À medida que a decisão mais importante do Comitê de Política Monetária (Copom) em 2024 se aproxima, não faltam argumentos, concorde-se com eles ou não, para que o Banco Central (BC) eleve a taxa Selic ou para que a deixe em 10,5%. Se do ponto de vista técnico há espaço para que se opte pela elevação ou pela manutenção, do lado da comunicação só há um caminho: clareza, de modo que a decisão que o comitê vier a tomar seja não só estritamente técnica, mas informada de modo a não gerar ruídos.
Se estiver em dúvida sobre como se comunicar, o BC já conta com um guia informal do que não se deve fazer. É impossível não voltar à fatídica reunião de maio, quando os membros do comitê se dividiram – os quatro diretores indicados por Lula da Silva votaram por uma queda de 0,50 ponto porcentual (p.p.) da Selic, enquanto os outros cinco, por uma redução de 0,25 p.p. Decisões divididas por si sós podem gerar inquietação no mercado e não será diferente agora em setembro, se o Copom não votar de forma unânime. Em maio, contudo, a decisão dividida causou menos ruído do que o comunicado lacônico após a reunião.
A mensagem, de 8 de maio, não trouxe uma mísera linha sinalizando os motivos que levaram à divergência, algo que só foi esclarecido alguns dias depois (uma eternidade, quando se trata de tema tão fundamental), quando da divulgação da ata, em 14 de maio. Além disso, não faltaram manifestações desalinhadas de membros do Copom, que ora serviram para acalmar o mercado, ora para atiçar o sentimento de confusão.

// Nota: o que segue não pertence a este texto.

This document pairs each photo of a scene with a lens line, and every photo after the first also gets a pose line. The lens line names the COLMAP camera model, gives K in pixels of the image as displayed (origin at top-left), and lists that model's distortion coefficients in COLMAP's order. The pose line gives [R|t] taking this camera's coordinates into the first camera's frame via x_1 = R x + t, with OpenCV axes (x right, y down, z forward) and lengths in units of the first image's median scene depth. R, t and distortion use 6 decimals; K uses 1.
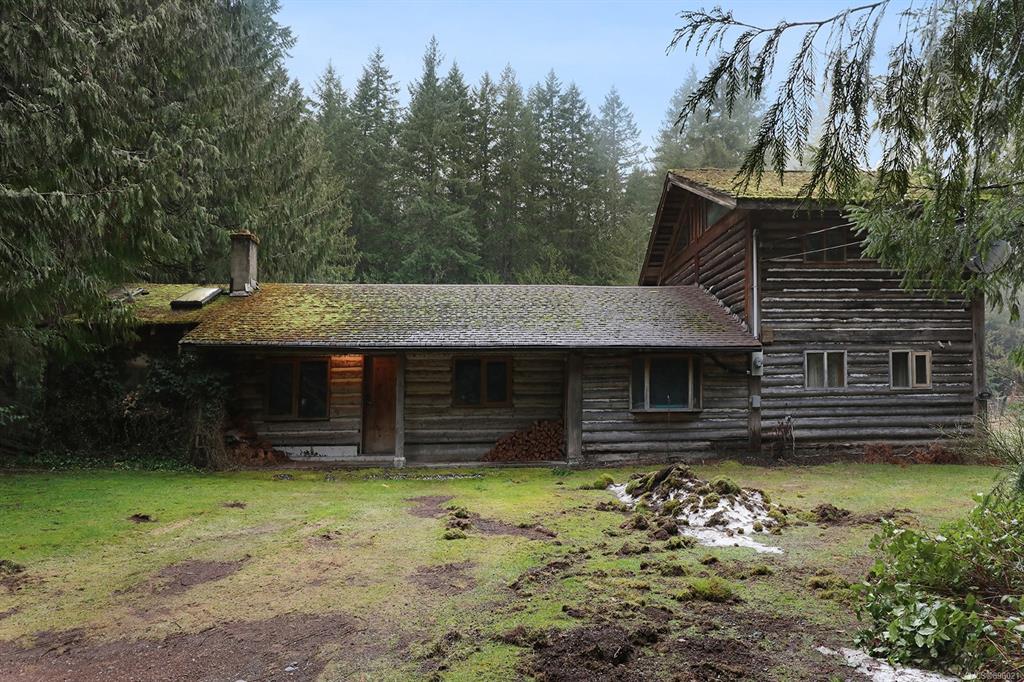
lens RADIAL K [[698.5, 0, 513.9], [0, 698.5, 394.7], [0, 0, 1]] dist [0.000014, -0.001101]
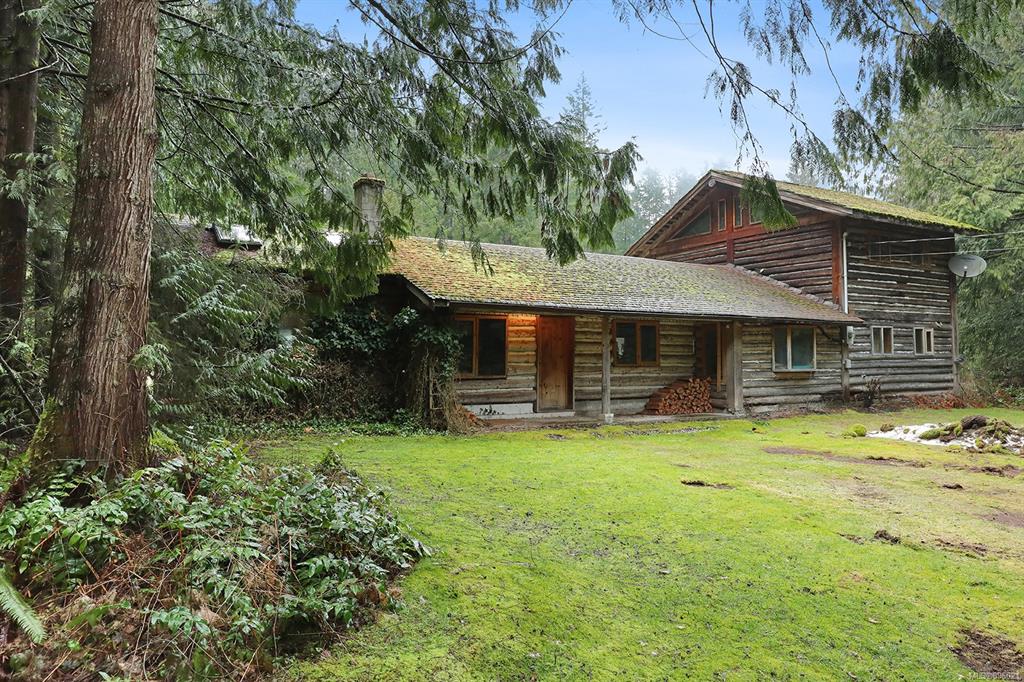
lens RADIAL K [[648.7, 0, 511.5], [0, 648.7, 340.2], [0, 0, 1]] dist [-0.001189, 0.000069]
pose [[0.905076, 0.019890, 0.424784, -0.731975], [-0.019292, 0.999798, -0.005711, -0.014902], [-0.424811, -0.003026, 0.905277, 0.164806]]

Para o encontro que está prestes a acontecer, é essencial que os diretores tenham consciência de que precisam comunicar a decisão que tomarem de forma clara, efetiva e coordenada. A próxima reunião não é trivial. Ocorre em momento em que os juros nos EUA finalmente cairão, o que reforça o argumento da ala de especialistas que entendem que, com o alívio do Federal Reserve (Fed, o banco central americano), a Selic, já bastante elevada no Brasil, não precisa subir ainda mais. Por outro lado, há o coro, majoritário, dos que veem o cumprimento da meta de inflação de 3% cada vez mais ameaçado, tanto por velhos fatores como por outros relativamente novos, como o impacto, nos preços de energia, da seca sem precedentes que assola o País.

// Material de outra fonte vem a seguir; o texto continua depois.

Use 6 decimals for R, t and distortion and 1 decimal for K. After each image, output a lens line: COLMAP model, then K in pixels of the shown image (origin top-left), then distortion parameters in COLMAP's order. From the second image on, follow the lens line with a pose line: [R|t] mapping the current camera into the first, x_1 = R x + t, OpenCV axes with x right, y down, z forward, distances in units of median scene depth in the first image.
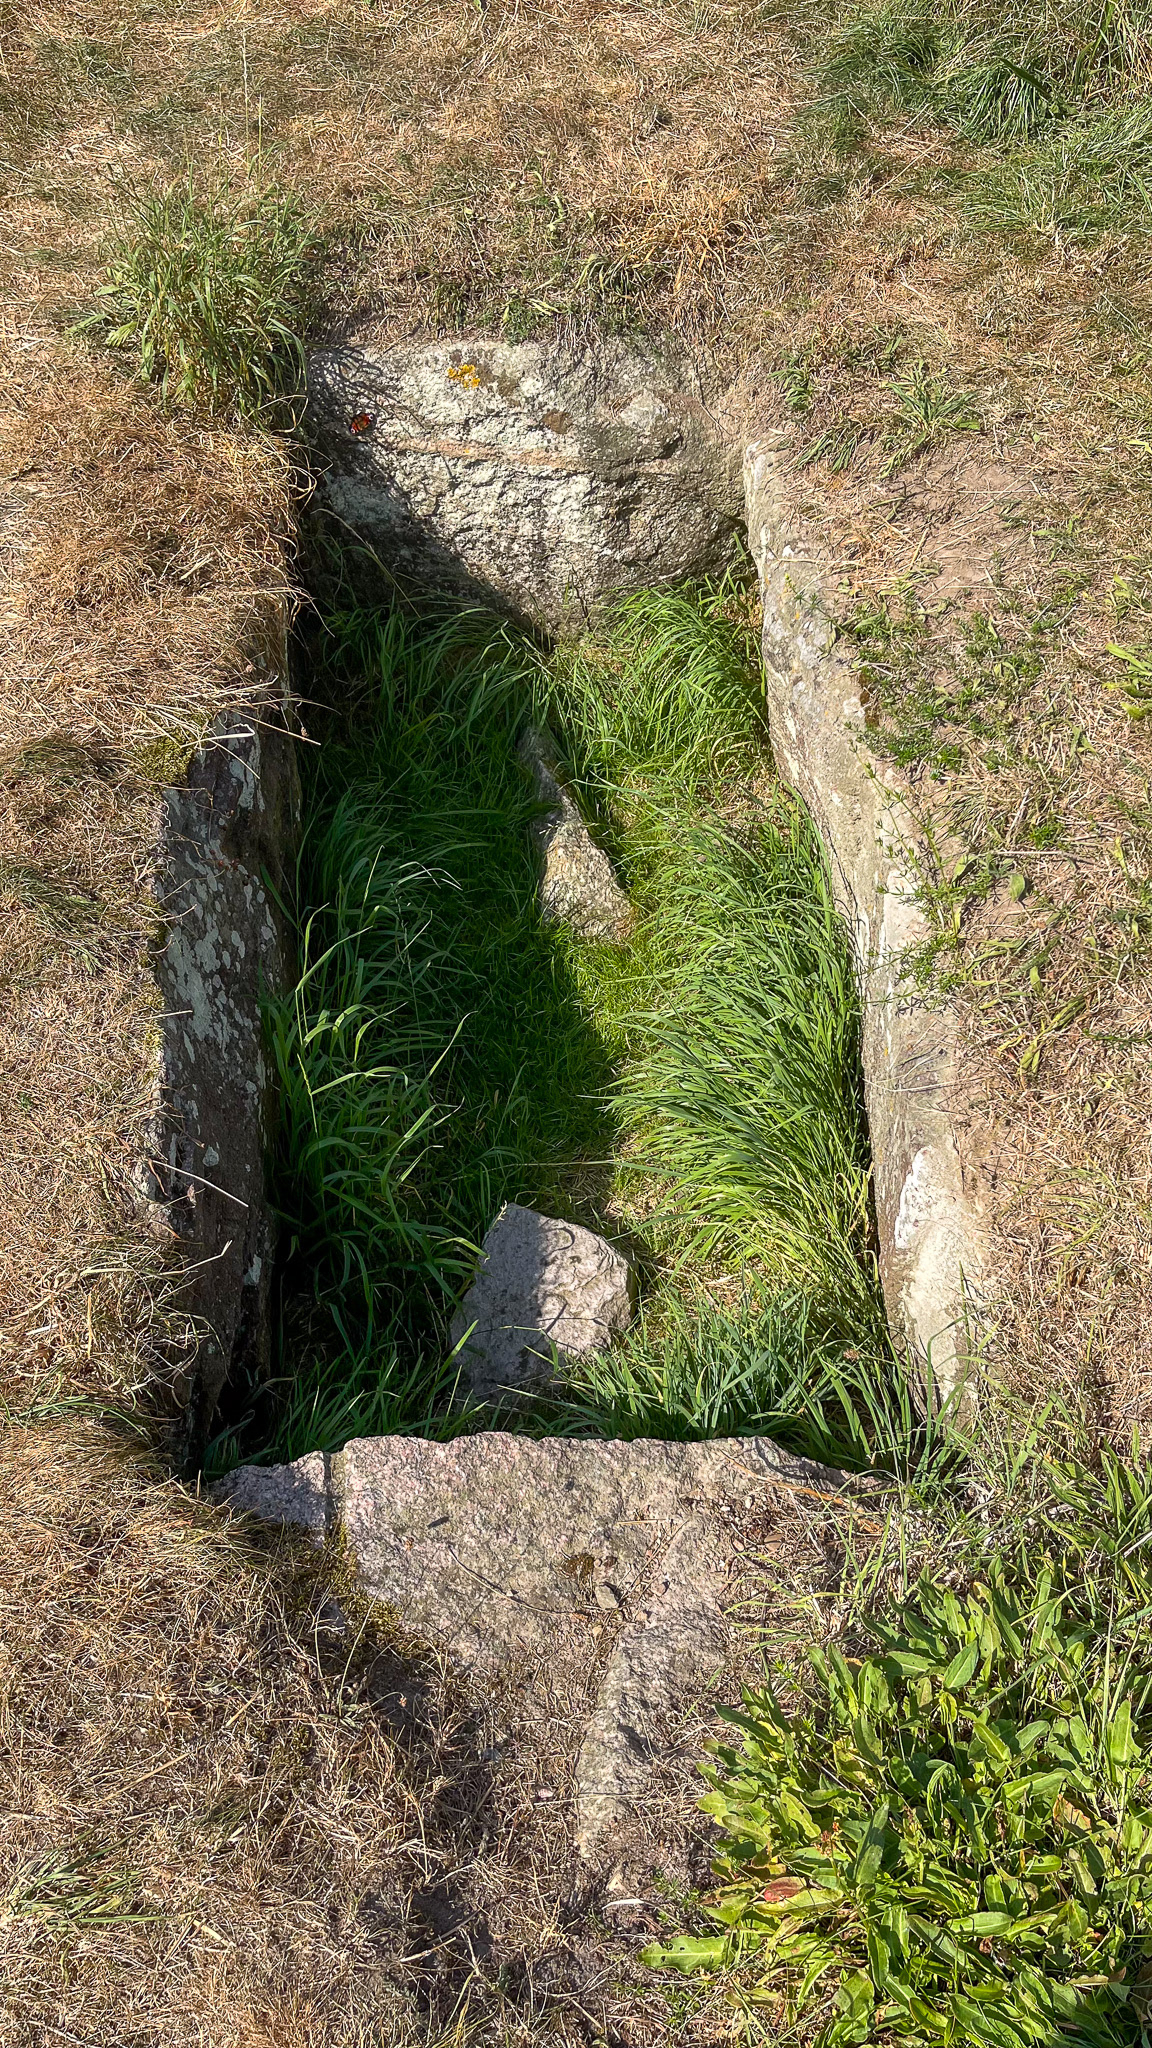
lens RADIAL K [[1452.3, 0, 567.8], [0, 1452.3, 1035.7], [0, 0, 1]] dist [0.036303, -0.014194]
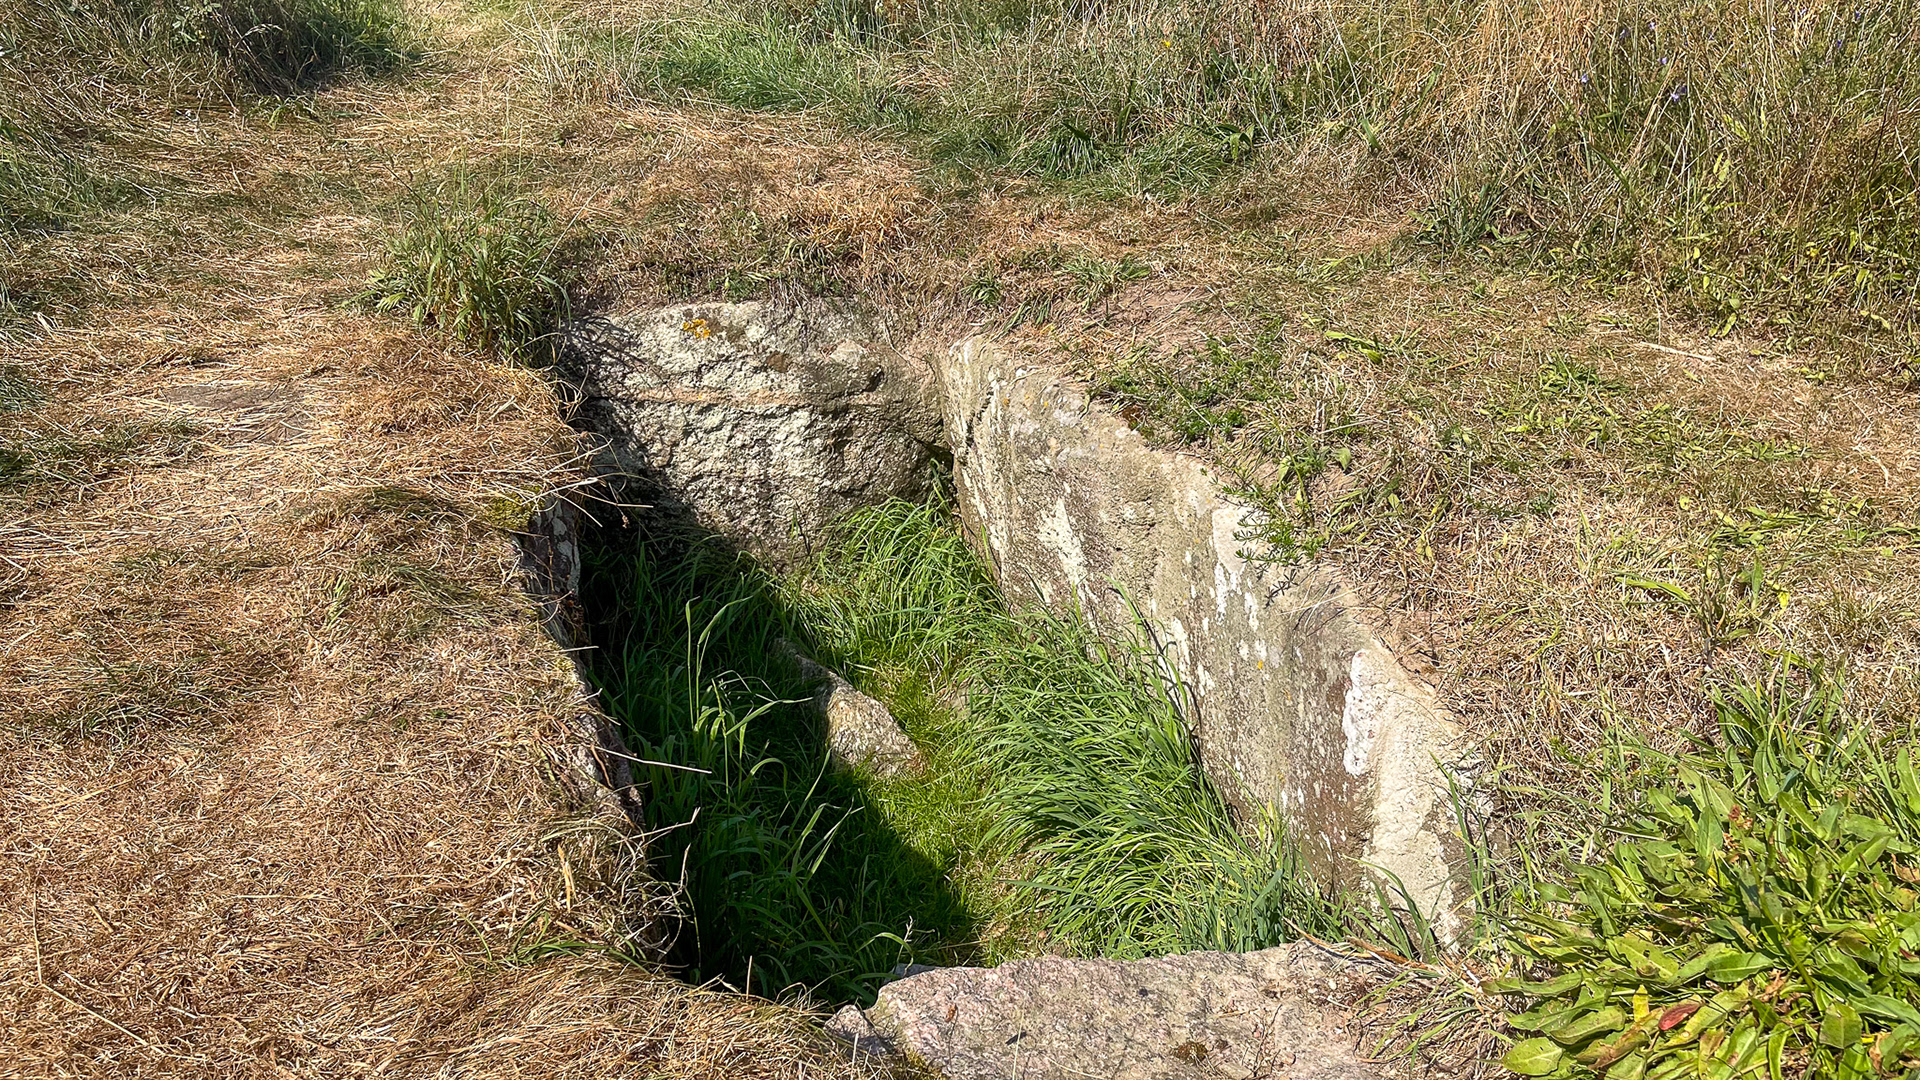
lens RADIAL K [[1361.5, 0, 966.1], [0, 1361.5, 549.8], [0, 0, 1]] dist [0.036303, -0.014194]
pose [[0.966780, -0.111571, 0.229977, -0.127433], [0.202605, 0.883037, -0.423317, 0.198075], [-0.155848, 0.455848, 0.876307, 0.092369]]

O cenário para a decisão de setembro do Copom não é nada simples, como também não vinha sendo para as autoridades monetárias de EUA e Inglaterra, mas do ponto de vista da comunicação os bancos centrais daqueles países oferecem um guia do que fazer: comunicação clara e rápida – os presidentes do Fed e do Bank of England (BoE) concedem entrevista coletiva no mesmo dia em que tomam suas decisões de política monetária.
Uma comunicação eficiente e ágil do BC brasileiro se faz ainda mais necessária diante do contexto de politização das ações do Copom. Em boa parte deste ano, o presidente Lula da Silva atacou o “exagero” dos juros altos e, mais particularmente, seu desafeto na presidência da autarquia, o “insensível” Roberto Campos Neto. No meio desse imbróglio, Gabriel Galípolo, apadrinhado de Lula que vai substituir Campos Neto, viu-se compelido a demonstrar ao mercado que será firme no combate à inflação, declaração dada tantas vezes que praticamente consolidou a expectativa de que a Selic voltará a subir.
Comunicação clara e ágil e excesso de declarações não são sinônimos. De um modo geral, alguns membros do Copom falam demais, muitas vezes sem delimitar quando estão se pronunciando de forma pública, privada, pessoal ou em nome do colegiado. No caso de Galípolo, é de certa forma compreensível que, com currículo menos vistoso que o de outros presidentes do BC e por se encontrar no meio do tiroteio do governo contra Campos Neto, tenha buscado tranquilizar o mercado de que, uma vez no leme do BC, agirá de forma técnica.
Que assim seja. Que a política não contamine as ações do Banco Central, e que este as comunique com clareza e agilidade.